### SOURCE DOCUMENT
+++++
Impact of monotonicity in RDF (was: Social Meaning and RDF)

[Switched thread to RDF-interest]

At 06:57 AM 2/6/03 -0800, Seth Russell wrote:
>       And this is a real constraint, not just a form of words:
>       for example, RDF really is monotonic, and that imposes
>        some nontrivial conditions on *any* notion of RDF
>        meaning, social or otherwise. " .
>I can't seem to wrap my pee brain around the idea that this restraint is 
>useful in a nonmonotonic social world where truths are always popping in 
>and out of existance.   From a layman's perspective could you elaborate on 
>what this restraint really entails ?  How should we think about this as we 
>are reading and writing RDF assertions ?

I have some recent experience of how this impacts RDF design for a "real" 
application.  You need to be aware of the monotonicity constraints when 
defining new vocabulary terms.

My example comes from defining network access policies, in which I need to 
define a collection of Internet services that a person may be allowed to 
use.  An Internet service is typically defined in  terms of an IP protocol 
number (usually indicating UDP or TCP) and a port number.  So a web access 
service using HTTP is (usually) accessed using the TCP (IP protocol number 
6) on port number 80.

Using my vocabulary and Notation3, this would be expressed as:

homenet:HTTP a user:ServiceProtocol ;
     rdfs:label           "HTTP service" ;
     user:ipProtocol      "TCP" ;
     user:includePort     "80" ;
         Web access using HTTP.
         """ .
]] -- EXAMPLE 1
adapted from

It is also useful to be able to express multiple protocols in a single 
service description:
homenet:P2PTCP a user:ServiceProtocol ;
     rdfs:label           "P2P TCP services" ;
     user:ipProtocol      "TCP" ;
     user:includePort     "1214" ;
     user:includePort     "6346" ;
     user:includePort     "6347" ;
         All peer-to-peer TCP services:
         FastTrack (1214), GnuTella (6346, 6347)
         """ .
]] -- EXAMPLE 2
excerpted from

It is further sometimes useful to be able to specify that all port numbers 
*except* some specified values will be allowed.  An "obvious", but 
incorrect, way to code this might be:
homenet:NonP2PTCP a user:ServiceProtocol ;
     rdfs:label           "Non-P2P TCP services" ;
     user:ipProtocol      "TCP" ;
     user:excludePort    "1214" ;
     user:excludePort    "6346" ;
     user:excludePort    "6347" ;
         All TCP services excluding peer-to-peer protocols:
         FastTrack (1214), GnuTella (6346, 6347)
         """ .
]] -- EXAMPLE 3
adapted from

So why is this wrong?  The RDF subgraph lemma requires that if some RDF 
graph is interpreted as expressing a truth, then any subgraph must also be 
a truth.
+++++
### GIVEN DATA
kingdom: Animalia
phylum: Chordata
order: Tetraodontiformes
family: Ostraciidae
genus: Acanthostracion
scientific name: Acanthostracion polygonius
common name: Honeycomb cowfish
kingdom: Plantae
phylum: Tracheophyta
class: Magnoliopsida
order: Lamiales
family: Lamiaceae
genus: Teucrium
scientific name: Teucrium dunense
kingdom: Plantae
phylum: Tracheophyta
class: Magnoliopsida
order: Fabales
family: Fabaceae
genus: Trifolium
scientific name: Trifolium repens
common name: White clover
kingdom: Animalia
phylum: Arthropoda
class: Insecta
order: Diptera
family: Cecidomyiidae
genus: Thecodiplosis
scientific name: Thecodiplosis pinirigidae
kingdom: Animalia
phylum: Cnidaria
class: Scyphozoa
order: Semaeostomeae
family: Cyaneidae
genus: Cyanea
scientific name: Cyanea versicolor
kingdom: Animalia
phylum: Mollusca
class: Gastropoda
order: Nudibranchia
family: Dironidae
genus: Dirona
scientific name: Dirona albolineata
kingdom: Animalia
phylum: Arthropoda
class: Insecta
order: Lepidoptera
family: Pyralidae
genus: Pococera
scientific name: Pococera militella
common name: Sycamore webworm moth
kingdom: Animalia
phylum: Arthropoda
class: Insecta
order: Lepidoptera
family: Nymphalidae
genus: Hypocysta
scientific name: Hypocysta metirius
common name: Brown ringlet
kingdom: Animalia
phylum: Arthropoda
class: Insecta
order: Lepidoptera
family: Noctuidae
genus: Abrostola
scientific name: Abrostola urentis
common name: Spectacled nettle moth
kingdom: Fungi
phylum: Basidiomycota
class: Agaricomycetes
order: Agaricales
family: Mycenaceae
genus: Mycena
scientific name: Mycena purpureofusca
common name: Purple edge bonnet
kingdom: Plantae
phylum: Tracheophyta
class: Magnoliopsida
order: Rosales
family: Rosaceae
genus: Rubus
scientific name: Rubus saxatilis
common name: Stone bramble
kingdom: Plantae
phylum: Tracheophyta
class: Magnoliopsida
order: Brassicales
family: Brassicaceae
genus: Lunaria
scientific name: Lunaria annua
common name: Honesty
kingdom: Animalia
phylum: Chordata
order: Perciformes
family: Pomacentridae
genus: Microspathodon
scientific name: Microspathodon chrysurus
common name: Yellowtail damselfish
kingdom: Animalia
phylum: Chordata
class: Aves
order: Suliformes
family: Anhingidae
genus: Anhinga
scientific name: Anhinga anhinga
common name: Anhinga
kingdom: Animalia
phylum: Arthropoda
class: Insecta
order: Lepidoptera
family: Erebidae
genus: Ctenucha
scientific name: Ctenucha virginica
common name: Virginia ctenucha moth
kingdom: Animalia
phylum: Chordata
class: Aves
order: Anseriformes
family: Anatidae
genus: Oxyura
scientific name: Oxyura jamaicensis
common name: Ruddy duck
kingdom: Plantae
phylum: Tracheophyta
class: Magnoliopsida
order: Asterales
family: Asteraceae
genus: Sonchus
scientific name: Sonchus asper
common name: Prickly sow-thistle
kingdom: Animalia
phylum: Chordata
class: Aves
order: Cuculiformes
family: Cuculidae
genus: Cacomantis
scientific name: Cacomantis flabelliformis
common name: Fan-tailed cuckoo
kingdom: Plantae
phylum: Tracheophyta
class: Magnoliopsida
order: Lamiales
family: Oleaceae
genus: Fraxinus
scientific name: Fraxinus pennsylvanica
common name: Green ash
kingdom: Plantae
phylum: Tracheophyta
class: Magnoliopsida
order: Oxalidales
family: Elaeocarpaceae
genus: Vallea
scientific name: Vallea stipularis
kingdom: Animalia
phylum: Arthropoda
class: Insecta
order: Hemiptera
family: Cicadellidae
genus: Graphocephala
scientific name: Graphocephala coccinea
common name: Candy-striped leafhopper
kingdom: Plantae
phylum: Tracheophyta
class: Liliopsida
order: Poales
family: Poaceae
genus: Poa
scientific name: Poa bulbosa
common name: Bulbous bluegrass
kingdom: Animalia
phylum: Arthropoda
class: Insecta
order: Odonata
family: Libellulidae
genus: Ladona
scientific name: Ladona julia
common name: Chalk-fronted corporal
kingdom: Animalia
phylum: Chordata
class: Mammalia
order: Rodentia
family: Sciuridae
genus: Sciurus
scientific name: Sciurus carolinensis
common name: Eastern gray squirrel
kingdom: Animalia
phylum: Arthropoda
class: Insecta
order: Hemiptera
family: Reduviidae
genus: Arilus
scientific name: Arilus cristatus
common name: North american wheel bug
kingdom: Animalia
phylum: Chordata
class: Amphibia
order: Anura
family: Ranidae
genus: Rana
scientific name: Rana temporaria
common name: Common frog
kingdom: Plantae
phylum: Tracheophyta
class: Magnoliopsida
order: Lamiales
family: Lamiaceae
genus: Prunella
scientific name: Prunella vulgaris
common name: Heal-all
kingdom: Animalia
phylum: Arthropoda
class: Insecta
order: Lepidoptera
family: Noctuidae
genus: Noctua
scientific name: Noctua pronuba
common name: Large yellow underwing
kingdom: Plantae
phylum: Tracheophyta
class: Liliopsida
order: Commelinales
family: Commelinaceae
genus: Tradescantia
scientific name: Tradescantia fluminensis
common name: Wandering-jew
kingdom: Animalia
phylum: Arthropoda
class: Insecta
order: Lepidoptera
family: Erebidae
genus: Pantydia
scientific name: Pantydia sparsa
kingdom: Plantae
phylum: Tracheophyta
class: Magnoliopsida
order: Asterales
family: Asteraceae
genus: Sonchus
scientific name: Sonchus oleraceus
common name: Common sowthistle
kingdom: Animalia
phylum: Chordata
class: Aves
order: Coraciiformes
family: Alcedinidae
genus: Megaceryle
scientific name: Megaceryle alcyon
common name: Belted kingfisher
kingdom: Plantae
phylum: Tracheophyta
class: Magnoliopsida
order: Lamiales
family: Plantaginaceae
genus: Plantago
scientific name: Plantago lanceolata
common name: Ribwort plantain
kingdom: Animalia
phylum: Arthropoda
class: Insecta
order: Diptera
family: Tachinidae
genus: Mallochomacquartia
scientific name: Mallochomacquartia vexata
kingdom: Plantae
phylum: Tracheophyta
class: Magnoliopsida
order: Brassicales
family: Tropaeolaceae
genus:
+++++
### REQUIRED ACTION 1
In the message on monotonicity in RDF, condense the paragraph beginning "My example comes from defining network access policies" into a short bulleted list that keeps its main facts.
### REQUIRED ACTION 2
Pick up the message on monotonicity in RDF after its last sentence and keep writing it.

### TASK RESULT 1
- The example involves defining network access policies, which requires a collection of Internet services a person may be allowed to use.
- An Internet service is typically defined by an IP protocol number (usually indicating UDP or TCP) and a port number.
- For example, a web access service using HTTP is usually reached over TCP (IP protocol number 6) on port 80.

### TASK RESULT 2
In the case of EXAMPLE 2 above, if it is true that the three ports 
enumerated can be accessed, then it is also true that any two of them can 
be accessed.  E.g., the following is also true:
homenet:NonP2PTCP a user:ServiceProtocol ;
     user:ipProtocol      "TCP" ;
     user:includePort    "6346" ;
     user:includePort    "6347" ;
]] -- EXAMPLE 2A

But, looking to EXAMPLE 3, if it is true that any but the three ports 
mentioned can be accessed, we cannot safely assert that this is true:
homenet:NonP2PTCP a user:ServiceProtocol ;
     user:ipProtocol      "TCP" ;
     user:excludePort    "6346" ;
     user:excludePort    "6347" ;
]] -- EXAMPLE 3A

So we need to find another way of describing all but some specified 
ports.  (My solution is in the file cited.)


Above, I've tried to answer your question "could you elaborate on what this 
restraint really entails" (or maybe what it does not entail?).  One has to 
choose the meaning of one's terms with a little care.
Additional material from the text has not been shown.